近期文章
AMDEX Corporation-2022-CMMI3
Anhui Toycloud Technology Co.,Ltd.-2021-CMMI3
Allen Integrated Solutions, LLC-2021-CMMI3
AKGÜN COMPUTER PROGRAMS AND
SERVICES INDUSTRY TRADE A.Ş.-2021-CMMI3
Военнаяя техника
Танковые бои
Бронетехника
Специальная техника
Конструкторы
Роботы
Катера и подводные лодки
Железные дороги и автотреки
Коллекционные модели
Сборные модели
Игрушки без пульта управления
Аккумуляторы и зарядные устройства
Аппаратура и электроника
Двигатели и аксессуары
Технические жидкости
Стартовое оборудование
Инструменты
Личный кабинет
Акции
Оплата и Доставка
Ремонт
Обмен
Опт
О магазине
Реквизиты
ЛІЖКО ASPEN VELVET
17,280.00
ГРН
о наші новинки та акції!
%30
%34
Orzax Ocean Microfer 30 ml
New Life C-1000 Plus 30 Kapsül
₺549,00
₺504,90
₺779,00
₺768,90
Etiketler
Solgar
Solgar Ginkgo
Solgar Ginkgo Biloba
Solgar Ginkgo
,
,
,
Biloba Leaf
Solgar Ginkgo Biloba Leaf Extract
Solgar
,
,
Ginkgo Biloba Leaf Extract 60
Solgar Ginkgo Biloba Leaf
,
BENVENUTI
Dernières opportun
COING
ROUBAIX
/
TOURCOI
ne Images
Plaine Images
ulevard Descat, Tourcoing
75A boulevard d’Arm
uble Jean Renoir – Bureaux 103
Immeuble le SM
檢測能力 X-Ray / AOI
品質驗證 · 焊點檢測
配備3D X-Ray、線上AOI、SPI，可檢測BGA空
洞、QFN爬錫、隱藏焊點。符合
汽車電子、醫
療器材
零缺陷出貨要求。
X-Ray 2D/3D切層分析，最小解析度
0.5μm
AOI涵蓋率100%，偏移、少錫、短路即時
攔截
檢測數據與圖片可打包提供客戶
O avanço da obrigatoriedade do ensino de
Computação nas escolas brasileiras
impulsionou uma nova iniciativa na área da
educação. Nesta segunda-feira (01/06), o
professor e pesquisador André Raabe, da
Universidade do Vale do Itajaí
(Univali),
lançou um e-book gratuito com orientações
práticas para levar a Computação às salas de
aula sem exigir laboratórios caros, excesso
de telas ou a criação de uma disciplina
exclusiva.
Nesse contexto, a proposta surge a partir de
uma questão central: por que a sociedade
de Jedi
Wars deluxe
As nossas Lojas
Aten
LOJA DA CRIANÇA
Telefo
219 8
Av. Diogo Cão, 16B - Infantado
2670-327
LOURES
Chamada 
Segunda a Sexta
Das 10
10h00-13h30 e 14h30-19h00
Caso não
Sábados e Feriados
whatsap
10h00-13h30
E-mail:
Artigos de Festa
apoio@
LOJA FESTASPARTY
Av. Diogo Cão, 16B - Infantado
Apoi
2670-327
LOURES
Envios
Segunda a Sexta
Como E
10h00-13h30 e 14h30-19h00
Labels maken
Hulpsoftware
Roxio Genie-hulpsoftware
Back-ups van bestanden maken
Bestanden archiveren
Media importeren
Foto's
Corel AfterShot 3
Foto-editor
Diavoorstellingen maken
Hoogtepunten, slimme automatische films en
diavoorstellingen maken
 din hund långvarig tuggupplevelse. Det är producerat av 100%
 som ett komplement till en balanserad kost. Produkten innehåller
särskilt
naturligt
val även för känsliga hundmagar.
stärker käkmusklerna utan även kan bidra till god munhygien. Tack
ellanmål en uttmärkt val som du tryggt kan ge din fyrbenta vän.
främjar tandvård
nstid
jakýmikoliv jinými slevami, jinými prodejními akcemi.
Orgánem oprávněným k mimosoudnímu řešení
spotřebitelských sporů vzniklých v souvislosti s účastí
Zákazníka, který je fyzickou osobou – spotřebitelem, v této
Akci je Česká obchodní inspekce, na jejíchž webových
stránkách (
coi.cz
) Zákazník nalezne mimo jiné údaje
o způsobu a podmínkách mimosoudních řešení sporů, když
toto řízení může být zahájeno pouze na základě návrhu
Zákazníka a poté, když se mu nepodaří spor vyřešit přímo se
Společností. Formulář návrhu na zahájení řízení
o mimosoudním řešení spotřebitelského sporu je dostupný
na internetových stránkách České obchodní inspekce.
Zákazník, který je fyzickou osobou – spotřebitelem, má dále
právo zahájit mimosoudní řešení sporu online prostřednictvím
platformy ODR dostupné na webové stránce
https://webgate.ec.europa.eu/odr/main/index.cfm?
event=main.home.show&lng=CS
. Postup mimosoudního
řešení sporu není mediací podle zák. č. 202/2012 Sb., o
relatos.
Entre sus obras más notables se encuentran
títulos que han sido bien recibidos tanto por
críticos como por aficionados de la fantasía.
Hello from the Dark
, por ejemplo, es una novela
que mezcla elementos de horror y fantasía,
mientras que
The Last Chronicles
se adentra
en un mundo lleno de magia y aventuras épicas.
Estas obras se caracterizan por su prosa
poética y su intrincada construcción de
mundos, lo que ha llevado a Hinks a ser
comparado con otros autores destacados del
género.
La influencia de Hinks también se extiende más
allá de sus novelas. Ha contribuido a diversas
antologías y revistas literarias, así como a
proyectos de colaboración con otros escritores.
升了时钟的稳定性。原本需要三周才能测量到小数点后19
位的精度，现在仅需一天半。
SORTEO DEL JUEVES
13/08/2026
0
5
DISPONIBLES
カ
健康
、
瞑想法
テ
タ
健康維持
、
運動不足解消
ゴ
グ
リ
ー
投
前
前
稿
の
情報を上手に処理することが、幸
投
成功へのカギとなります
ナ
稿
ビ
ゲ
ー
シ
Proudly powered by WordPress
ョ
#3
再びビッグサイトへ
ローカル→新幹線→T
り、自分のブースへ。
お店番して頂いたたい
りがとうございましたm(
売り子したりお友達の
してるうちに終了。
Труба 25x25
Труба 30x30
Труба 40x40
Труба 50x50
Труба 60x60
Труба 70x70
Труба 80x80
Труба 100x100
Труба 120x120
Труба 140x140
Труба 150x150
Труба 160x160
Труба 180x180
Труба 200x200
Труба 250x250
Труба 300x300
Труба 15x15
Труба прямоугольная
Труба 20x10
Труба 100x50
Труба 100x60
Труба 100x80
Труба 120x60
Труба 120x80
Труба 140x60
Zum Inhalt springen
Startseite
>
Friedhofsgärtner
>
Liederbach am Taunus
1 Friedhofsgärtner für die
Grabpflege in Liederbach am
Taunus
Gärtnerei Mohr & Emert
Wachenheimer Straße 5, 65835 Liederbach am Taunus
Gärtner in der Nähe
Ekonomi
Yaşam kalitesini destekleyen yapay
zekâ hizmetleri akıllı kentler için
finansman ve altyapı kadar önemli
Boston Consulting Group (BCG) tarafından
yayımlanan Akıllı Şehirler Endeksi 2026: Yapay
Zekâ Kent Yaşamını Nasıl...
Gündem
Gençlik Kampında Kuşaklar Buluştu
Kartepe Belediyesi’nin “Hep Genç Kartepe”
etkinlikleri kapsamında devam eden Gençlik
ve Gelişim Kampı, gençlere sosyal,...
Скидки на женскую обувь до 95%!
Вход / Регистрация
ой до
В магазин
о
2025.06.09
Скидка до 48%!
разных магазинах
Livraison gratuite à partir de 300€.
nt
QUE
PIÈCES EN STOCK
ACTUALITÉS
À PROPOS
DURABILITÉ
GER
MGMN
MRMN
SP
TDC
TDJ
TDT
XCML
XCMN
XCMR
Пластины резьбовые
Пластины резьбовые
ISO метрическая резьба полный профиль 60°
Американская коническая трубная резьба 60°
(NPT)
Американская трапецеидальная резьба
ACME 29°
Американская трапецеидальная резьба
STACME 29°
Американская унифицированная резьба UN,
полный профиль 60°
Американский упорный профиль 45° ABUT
# # # #
*EXERCISE DIRECTIONS*.
Return each line of the items above in which the word "sporů" appears.

*RESULT FOR THIS EXERCISE*.
spotřebitelských sporů vzniklých v souvislosti s účastí
o způsobu a podmínkách mimosoudních řešení sporů, když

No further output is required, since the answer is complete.